- Interactive map of United American Cemetery Colored American Cemetery American Cemetery

Details
- Established: 1844
- Location: Cincinnati, Ohio
- Country: United States
- Coordinates: 39°09′58″N 84°24′50″W﻿ / ﻿39.1661625°N 84.4138254°W
- Type: Private
- Owned by: Union Baptist Church
- Size: 11.5 acres (4.7 ha)
- No. of graves: >3000
- Website: United American Cemetery
- Find a Grave: United American Cemetery Colored American Cemetery American Cemetery

= United American Cemetery =

African-American cemetery in Cincinnati, Ohio

The United American Cemetery is the oldest African-American cemetery in Ohio, located on Duck Creek Road in Cincinnati, Ohio and founded in 1844 by the United Colored American Association. Among those interred at the cemetery who are notable are Horace Sudduth, an early twentiethcentury real estate speculator and owner of the Manse Hotel in Walnut Hills, and John Isom Gaines, a black educator. It is also known as the Colored American Cemetery.

This cemetery is located in Section 23 of Columbia Township. The entrance is on the north side of Duck Creek Road, about 1500 feet east of Kennedy Avenue. The cemetery encompasses 11.5 acres.
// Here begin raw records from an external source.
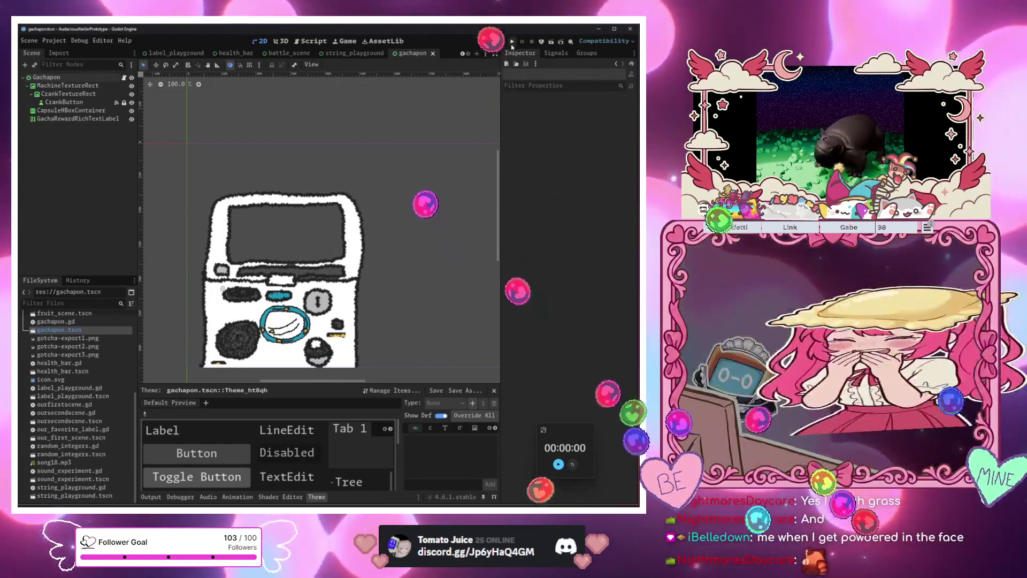
click(512, 41)
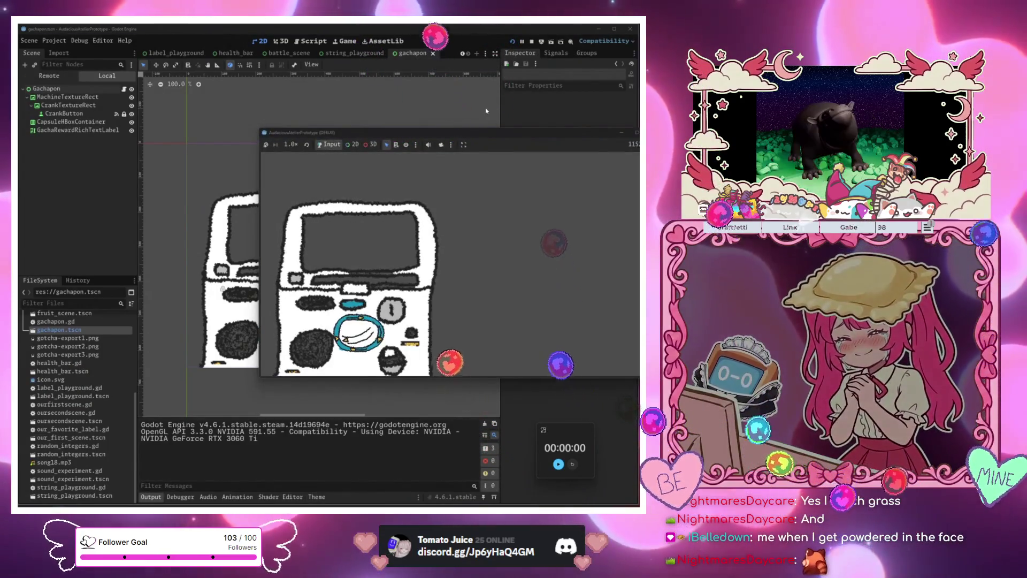
click(361, 340)
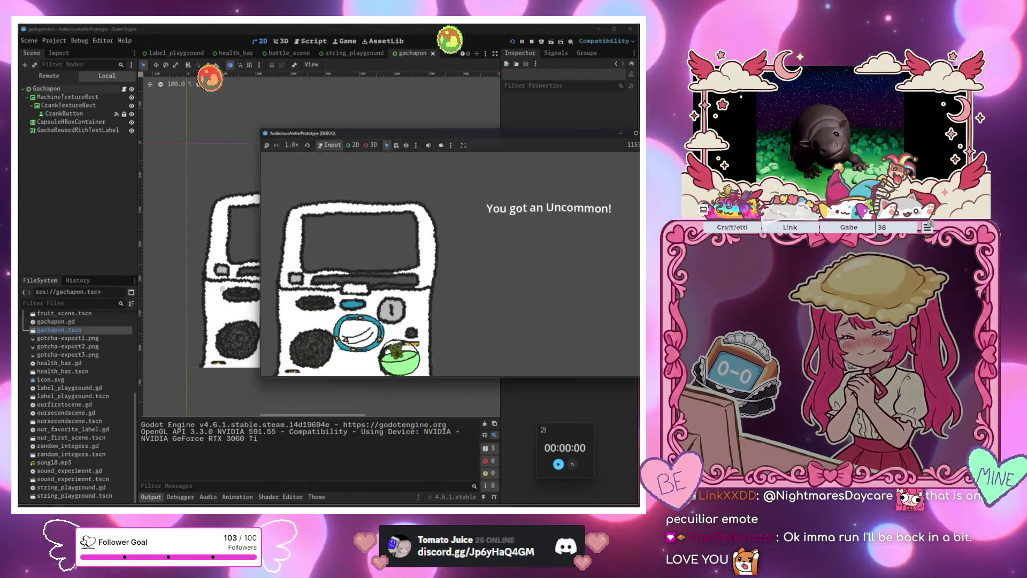
Stop the running gachapon game with F8
key(F8)
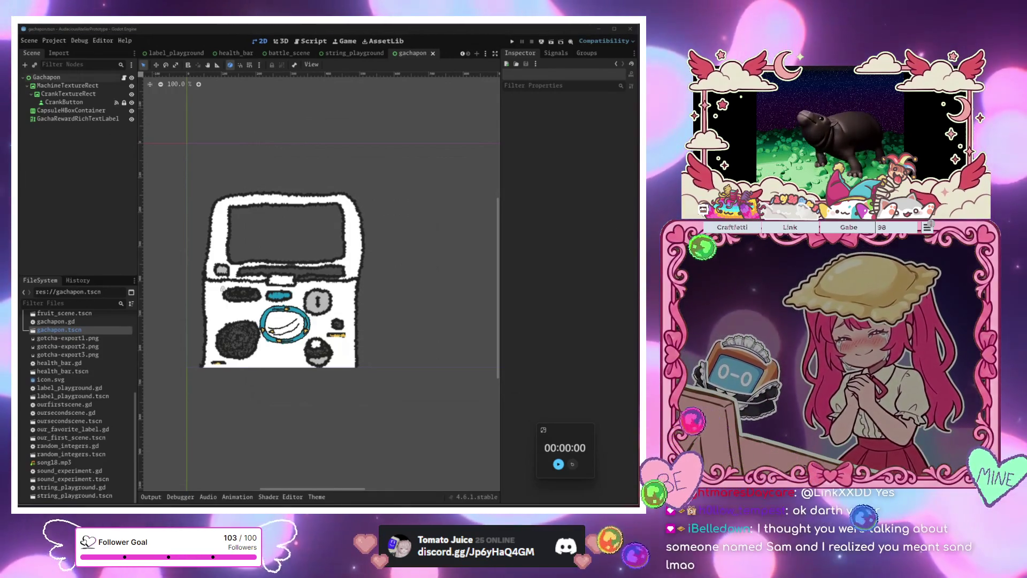
mouse_move(18, 173)
mouse_down()
mouse_move(375, 172)
mouse_move(385, 122)
mouse_up()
By the middle of the twentieth century the cemetery became increasingly neglected. A group of plot owners sued the cemetery association in 1956. The courts appointed a new board to operate the cemetery but the board was unable to convince plot owners to pay for perpetual care which would generate funds for ongoing cemetery maintenance. In 1968 the cemetery was transferred to Union Baptist Church.